▸ **Brief**
The records below are to be returned word for word, with pictures left out.

▸ **Source data**
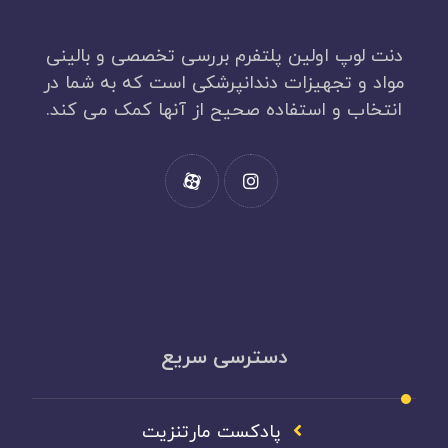
دنت لوپ اولین پلتفرم بررسی تخصصی و بالینی
مواد و تجهیزات دندانپرشکی است که به شما در
انتخاب و استفاده صحیح از آنها کمک می کند.
دسترسی سریع
پادکست مارتنزیت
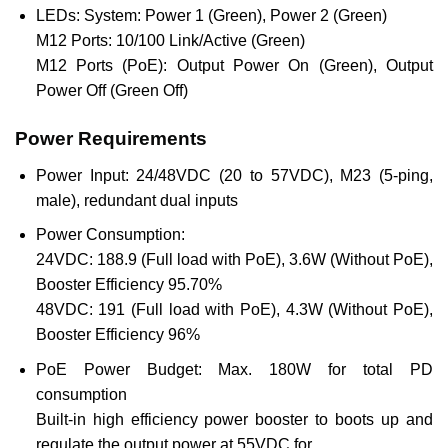
LEDs: System: Power 1 (Green), Power 2 (Green)
M12 Ports: 10/100 Link/Active (Green)
M12 Ports (PoE): Output Power On (Green), Output
Power Off (Green Off)
Power Requirements
Power Input: 24/48VDC (20 to 57VDC), M23 (5-ping,
male), redundant dual inputs
Power Consumption:
24VDC: 188.9 (Full load with PoE), 3.6W (Without PoE),
Booster Efficiency 95.70%
48VDC: 191 (Full load with PoE), 4.3W (Without PoE),
Booster Efficiency 96%
PoE Power Budget: Max. 180W for total PD
consumption
Built-in high efficiency power booster to boots up and
regulate the output power at 55VDC for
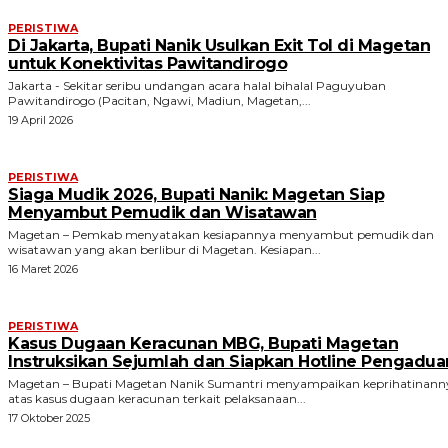
PERISTIWA
Di Jakarta, Bupati Nanik Usulkan Exit Tol di Magetan
untuk Konektivitas Pawitandirogo
Jakarta - Sekitar seribu undangan acara halal bihalal Paguyuban
Pawitandirogo (Pacitan, Ngawi, Madiun, Magetan,...
19 April 2026
PERISTIWA
Siaga Mudik 2026, Bupati Nanik: Magetan Siap
Menyambut Pemudik dan Wisatawan
Magetan – Pemkab menyatakan kesiapannya menyambut pemudik dan
wisatawan yang akan berlibur di Magetan. Kesiapan...
16 Maret 2026
PERISTIWA
Kasus Dugaan Keracunan MBG, Bupati Magetan
Instruksikan Sejumlah dan Siapkan Hotline Pengadua
Magetan – Bupati Magetan Nanik Sumantri menyampaikan keprihatinann
atas kasus dugaan keracunan terkait pelaksanaan...
17 Oktober 2025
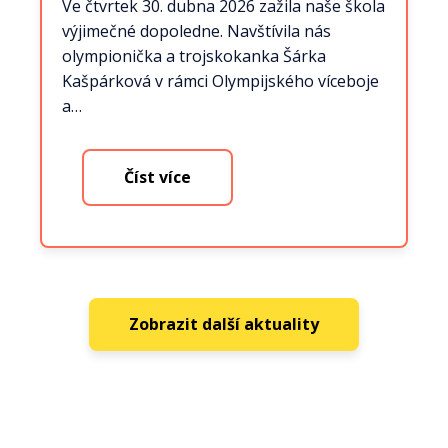
Ve čtvrtek 30. dubna 2026 zažila naše škola
výjimečné dopoledne. Navštívila nás
olympionička a trojskokanka Šárka
Kašpárková v rámci Olympijského víceboje
a…
Číst více
Zobrazit další aktuality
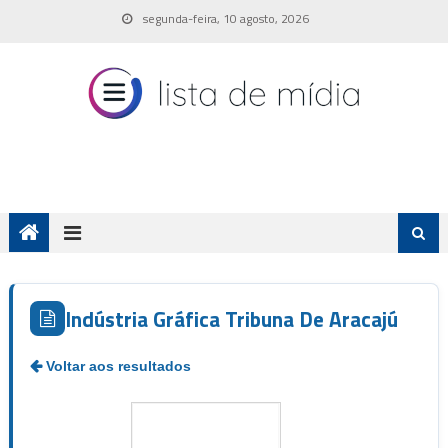
Skip
segunda-feira, 10 agosto, 2026
to
content
Indústria Gráfica Tribuna De Aracajú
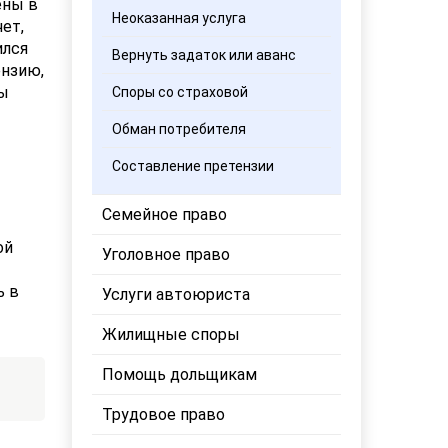
ены в
Неоказанная услуга
ет,
ился
Вернуть задаток или аванс
ензию,
ты
Споры со страховой
Обман потребителя
Составление претензии
Семейное право
ой
Уголовное право
ь в
Услуги автоюриста
Жилищные споры
Помощь дольщикам
Трудовое право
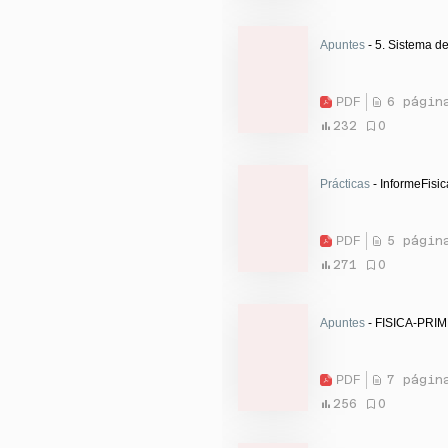
Apuntes
- 5. Sistema de 
PDF
6 págin
232
0
Prácticas
- InformeFisi
PDF
5 págin
271
0
Apuntes
- FISICA-PRI
PDF
7 págin
256
0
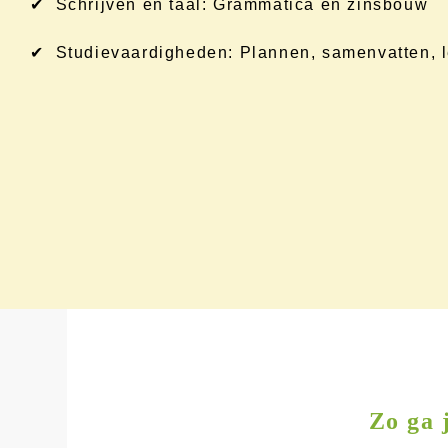
✔ Schrijven en taal: Grammatica en zinsbouw
✔ Studievaardigheden: Plannen, samenvatten, l
Zo ga 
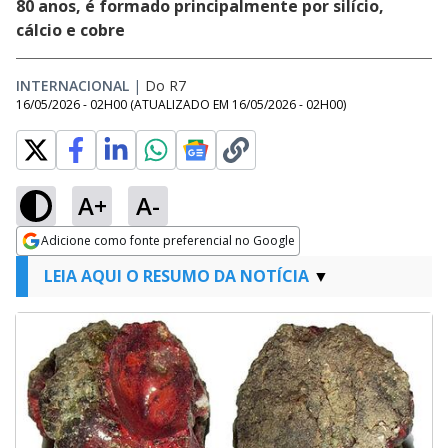
80 anos, é formado principalmente por silício,
cálcio e cobre
INTERNACIONAL
|
Do R7
16/05/2026 - 02H00
(ATUALIZADO EM
16/05/2026 - 02H00
)
A+
A-
Adicione como fonte preferencial no Google
Opens in new window
LEIA AQUI O RESUMO DA NOTÍCIA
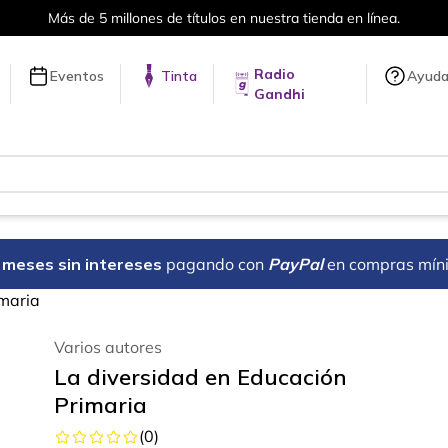
ones de títulos en nuestra tienda en línea.
Radio
Eventos
Tinta
Ayud
Gandhi
18 meses sin intereses
pagando con
PayPal
en compras mín
imaria
Varios autores
La diversidad en Educación
Primaria
(
0
)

▸ **Reply**
دنت لوپ اولین پلتفرم بررسی تخصصی و بالینی
مواد و تجهیزات دندانپرشکی است که به شما در
انتخاب و استفاده صحیح از آنها کمک می کند.
دسترسی سریع
پادکست مارتنزیت
LEDs: System: Power 1 (Green), Power 2 (Green)
M12 Ports: 10/100 Link/Active (Green)
M12 Ports (PoE): Output Power On (Green), Output
Power Off (Green Off)
Power Requirements
Power Input: 24/48VDC (20 to 57VDC), M23 (5-ping,
male), redundant dual inputs
Power Consumption:
24VDC: 188.9 (Full load with PoE), 3.6W (Without PoE),
Booster Efficiency 95.70%
48VDC: 191 (Full load with PoE), 4.3W (Without PoE),
Booster Efficiency 96%
PoE Power Budget: Max. 180W for total PD
consumption
Built-in high efficiency power booster to boots up and
regulate the output power at 55VDC for
PERISTIWA
Di Jakarta, Bupati Nanik Usulkan Exit Tol di Magetan
untuk Konektivitas Pawitandirogo
Jakarta - Sekitar seribu undangan acara halal bihalal Paguyuban
Pawitandirogo (Pacitan, Ngawi, Madiun, Magetan,...
19 April 2026
PERISTIWA
Siaga Mudik 2026, Bupati Nanik: Magetan Siap
Menyambut Pemudik dan Wisatawan
Magetan – Pemkab menyatakan kesiapannya menyambut pemudik dan
wisatawan yang akan berlibur di Magetan. Kesiapan...
16 Maret 2026
PERISTIWA
Kasus Dugaan Keracunan MBG, Bupati Magetan
Instruksikan Sejumlah dan Siapkan Hotline Pengadua
Magetan – Bupati Magetan Nanik Sumantri menyampaikan keprihatinann
atas kasus dugaan keracunan terkait pelaksanaan...
17 Oktober 2025
Ve čtvrtek 30. dubna 2026 zažila naše škola
výjimečné dopoledne. Navštívila nás
olympionička a trojskokanka Šárka
Kašpárková v rámci Olympijského víceboje
a…
Číst více
Zobrazit další aktuality
Skip
segunda-feira, 10 agosto, 2026
to
content
Indústria Gráfica Tribuna De Aracajú
ены в
Неоказанная услуга
ет,
ился
Вернуть задаток или аванс
ензию,
ты
Споры со страховой
Обман потребителя
Составление претензии
Семейное право
ой
Уголовное право
ь в
Услуги автоюриста
Жилищные споры
Помощь дольщикам
Трудовое право
Apuntes
- 5. Sistema de 
PDF
6 págin
232
0
Prácticas
- InformeFisi
PDF
5 págin
271
0
Apuntes
- FISICA-PRI
PDF
7 págin
256
0
✔ Schrijven en taal: Grammatica en zinsbouw
✔ Studievaardigheden: Plannen, samenvatten, l
Zo ga 
80 anos, é formado principalmente por silício,
cálcio e cobre
INTERNACIONAL
|
Do R7
16/05/2026 - 02H00
(ATUALIZADO EM
16/05/2026 - 02H00
)
A+
A-
Adicione como fonte preferencial no Google
Opens in new window
LEIA AQUI O RESUMO DA NOTÍCIA
ones de títulos en nuestra tienda en línea.
Radio
Eventos
Tinta
Ayud
Gandhi
18 meses sin intereses
pagando con
PayPal
en compras mín
imaria
Varios autores
La diversidad en Educación
Primaria
(
0
)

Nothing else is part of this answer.